# Sir Simon Rattle on SACD - any experiences?



## Luukas (Apr 1, 2016)

Warner Music Japan has re-released few recordings of Sir Simon Rattle on SACD:

View attachment 94109

Brahms: Ein deutsches Requiem (A German Requiem), Op. 45
Dorothea Röschmann, soprano & Thomas Quasthoff, baritone
Rundfunkchor Berlin & Berliner Philharmoniker, Sir Simon Rattle, conductor
WPGS-50036

View attachment 94110

Debussy: La Mer, La boite a joujoux, Prelude a l'apres-midi d'un faune & 3 Preludes (orch. Colin Matthews)
Berliner Philharmoniker, Sir Simon Rattle, conductor
WPGS-50022

View attachment 94111

Mahler: Symphony No. 2 in C minor "Resurrection"
Kate Royal, soprano & Magdalena Kozena, mezzo-soprano
Rundfunkchor Berlin & Berliner Philharmoniker, Sir Simon Rattle, conductor
WPGS-50026/7 (2 discs)

View attachment 94112

Orff: Carmina Burana
Sally Matthews, soprano, Christian Gerhaher, baritone & Lawrence Brownlee, tenor
Knaben des Staats und Dom Chors Berlin, Rundfunkchor Berlin & Berliner Philharmoniker, Sir Simon Rattle, conductor
WPGS-50021

View attachment 94113

Stravinsky: The Rite of Spring, Apollon musagete & Symphonies of Wind Instruments
Berliner Philharmoniker, Sir Simon Rattle, conductor
WPGS-50001

These cought my attention, however, because I have always admired Rattle's way to conduct the orchestra. Although they are available on conventional CD Audio on the West I'm ready to pay higher price as well as shipping costs from Japan for better sound. All albums are stereo hybrid SACDs only which means that beside ordinary 44,1/16 PCM CD Audio they include a 2-channel DSD layer for SACD players. This SACD layer has made using 44,1/24 origins (sometimes even 96/24) as a source.

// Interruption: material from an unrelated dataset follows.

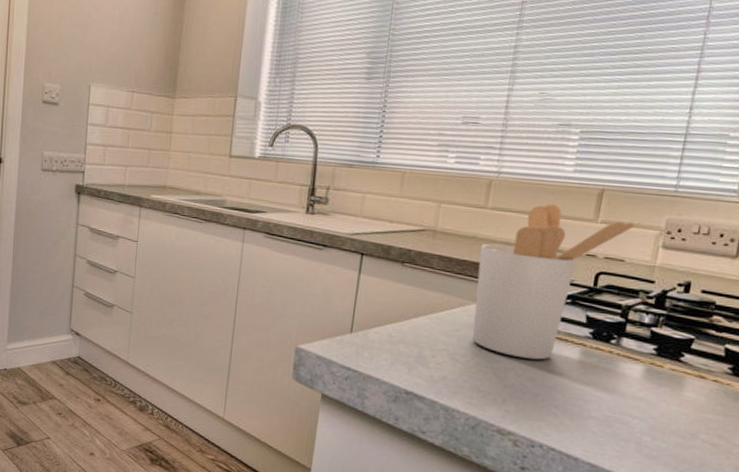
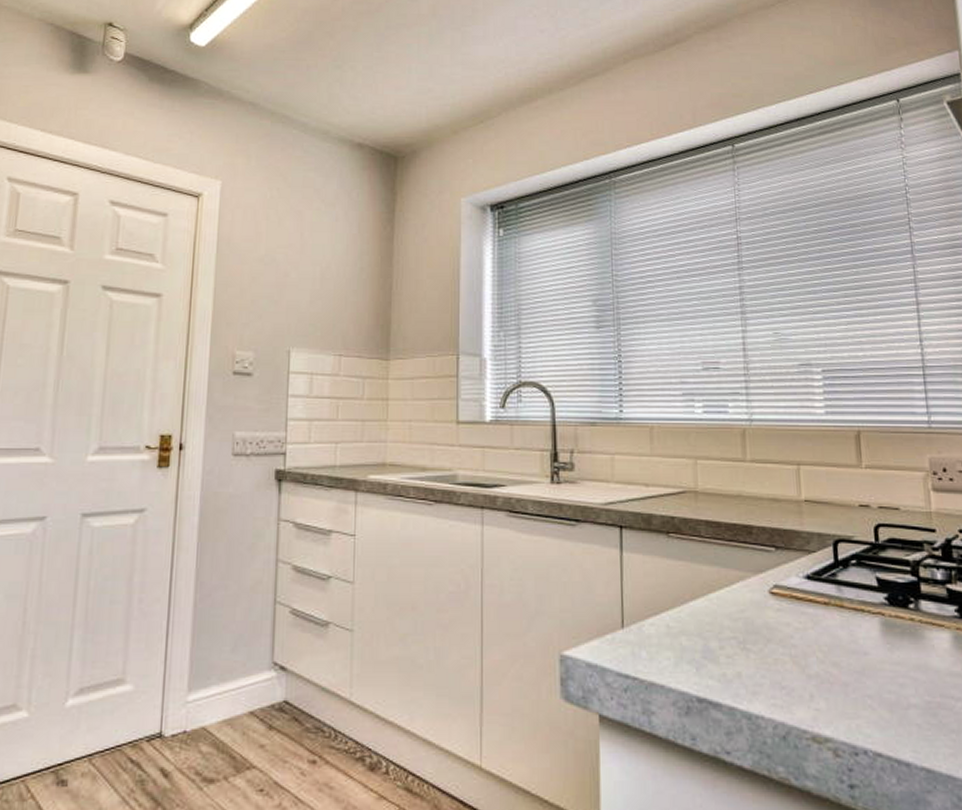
utensil holder: present [472,203,641,360] -> none [748,450,905,638]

Now I need your advices. Has anybody heard these? I have planned to play these through Dolby Pro Logic II surround decoder (another fine feature of my Yamaha amplifier) because it reproduces the original surround sound by utilizing hidden cues of stereo information. DPLII has brought a new lease of life to CDs; I've been completely satisfied with the results, to be honest.


----------



## Triplets (Sep 4, 2014)

I am not familiar with the individual recordings. Do you have a streaming service? If so you can audition the recordings to at least
Judge the performances, even if you choose an inexpensive or free service at a low bit rate. The Berlin Phil Digital Concert Hall has a free 1 month trial, and you can probably listen to concert that may have been used for the recording.
It's interesting that these are released in 2 channel only


----------



## Triplets (Sep 4, 2014)

I have 2 multichannel systems in my home and a two channel system. The MC systems both can take a conventional 2 channel mix and make a multichannel mix, as does the OP Yamaha. I don't think the mix coming from my receivers is anything special. It just sounds like the same output from all 5 speaker, whereas a well done MC mix from SACD or Blu Ray will usually use the rears more for ambience. However, my 2 AVRs are both long in the tooth, around 10 years old, and that is an eternity in digital terms. I am willing to believe that the surround sound processing in Lukas amp is a lot more sophisticated.
I have recently upgraded my 2 channel system ability to extract DSD from SACD. I enjoy the improvement but in many SACDs I do miss the ambience of multichannel


----------